On June 24, the Supreme Court’s conservative majority voted to overturn the landmark Roe v. Wade decision, almost 50 years after the opinion came down. The ruling sparked intense debate across the United States and is expected to lead to abortion bans in nearly half of states in the country. Considering the fraught and deeply political ways in which abortion is discussed and legislated in the U.S. today, it’s easy to forget the issue was not always a partisan, or even a moral, one. Rather, attitudes toward abortion have changed over the centuries, often evolving alongside political and historical moments that reflect shifts in power and privilege.
In Colonial times, abortion was not a matter of federal or ethical significance, but a common decision made and acted upon by pregnant people and their midwives. Two centuries later, abortions were outlawed in every state. The matter of who gets to make decisions about abortion—whether it be the federal government, state legislators, or individuals—has historically been tied up in changing philosophies about bodily autonomy, the legacy of slavery and Jim Crow, the advent of the medical industry, and, eventually, the merging of religion and politics to form the party system we know today.
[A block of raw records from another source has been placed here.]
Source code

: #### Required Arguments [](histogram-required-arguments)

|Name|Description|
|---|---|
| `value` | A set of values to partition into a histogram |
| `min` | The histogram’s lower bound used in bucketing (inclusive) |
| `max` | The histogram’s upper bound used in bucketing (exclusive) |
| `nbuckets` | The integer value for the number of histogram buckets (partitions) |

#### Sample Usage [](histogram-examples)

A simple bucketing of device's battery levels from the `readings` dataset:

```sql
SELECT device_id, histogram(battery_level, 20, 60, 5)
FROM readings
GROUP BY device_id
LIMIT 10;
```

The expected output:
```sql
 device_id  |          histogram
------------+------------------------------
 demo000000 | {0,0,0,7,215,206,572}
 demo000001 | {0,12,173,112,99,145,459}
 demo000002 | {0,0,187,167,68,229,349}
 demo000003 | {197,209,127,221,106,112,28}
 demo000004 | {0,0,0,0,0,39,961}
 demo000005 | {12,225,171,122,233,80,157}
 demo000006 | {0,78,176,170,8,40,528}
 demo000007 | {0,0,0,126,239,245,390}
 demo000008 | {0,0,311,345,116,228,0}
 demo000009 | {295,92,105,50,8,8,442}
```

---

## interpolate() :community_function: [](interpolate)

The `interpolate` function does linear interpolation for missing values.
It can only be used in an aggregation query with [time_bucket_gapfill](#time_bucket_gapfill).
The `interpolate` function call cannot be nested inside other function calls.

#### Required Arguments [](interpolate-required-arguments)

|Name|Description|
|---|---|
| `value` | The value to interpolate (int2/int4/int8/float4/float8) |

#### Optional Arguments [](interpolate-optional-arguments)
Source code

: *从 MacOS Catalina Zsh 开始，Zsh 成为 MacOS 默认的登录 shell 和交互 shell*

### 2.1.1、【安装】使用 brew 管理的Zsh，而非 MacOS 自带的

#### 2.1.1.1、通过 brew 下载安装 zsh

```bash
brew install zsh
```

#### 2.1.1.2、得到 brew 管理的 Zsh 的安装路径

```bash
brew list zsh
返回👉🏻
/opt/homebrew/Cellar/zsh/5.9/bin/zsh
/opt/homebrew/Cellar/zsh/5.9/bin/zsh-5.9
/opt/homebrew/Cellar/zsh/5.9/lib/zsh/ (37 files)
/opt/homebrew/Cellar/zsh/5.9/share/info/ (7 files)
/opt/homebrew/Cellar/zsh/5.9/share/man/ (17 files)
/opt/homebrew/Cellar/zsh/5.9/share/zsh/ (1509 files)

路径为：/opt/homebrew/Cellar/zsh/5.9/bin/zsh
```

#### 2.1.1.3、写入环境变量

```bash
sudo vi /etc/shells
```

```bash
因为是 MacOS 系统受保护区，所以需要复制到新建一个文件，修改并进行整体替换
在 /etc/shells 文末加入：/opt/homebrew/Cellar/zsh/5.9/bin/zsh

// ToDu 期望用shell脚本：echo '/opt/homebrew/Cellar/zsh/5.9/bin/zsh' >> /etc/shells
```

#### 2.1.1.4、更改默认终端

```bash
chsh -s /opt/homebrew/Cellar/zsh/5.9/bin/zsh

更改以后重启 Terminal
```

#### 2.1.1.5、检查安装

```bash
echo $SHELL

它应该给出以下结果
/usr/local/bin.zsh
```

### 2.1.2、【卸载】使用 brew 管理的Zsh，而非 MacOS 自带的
The question of who has access to abortion is also closely connected with race, socioeconomic status, and proximity to power. Because history has shown that the legal status of abortions does not deter people from having them, the criminalization of abortion most directly impacts those without access to financial resources; in other words, wealthy Americans have always had better and safer access to abortions, regardless of whether abortions are legal or not.
In order to trace the history of attitudes and policies around abortion in the U.S.—starting in colonial times and ending in the present—Stacker consulted historical records, scholarly research, court documents, medical journals, news reports, and data from the Guttmacher Institute, a reproductive rights research and advocacy organization.
A note on the use of gendered language in this article: In recent years, the language used to talk about gender has shifted to meet the understanding that gender is a spectrum. Likewise, matters historically categorized as “women’s issues,” such as pregnancy and abortion, don’t only impact cisgender women, but also trans, nonbinary, and gender-nonconforming people.
In an effort to stay true to the language used in historical accounts cited in this article, we have employed language as it was used during those times. However, for the parts of this article that refer to present-day issues, we have used more expansive terminology.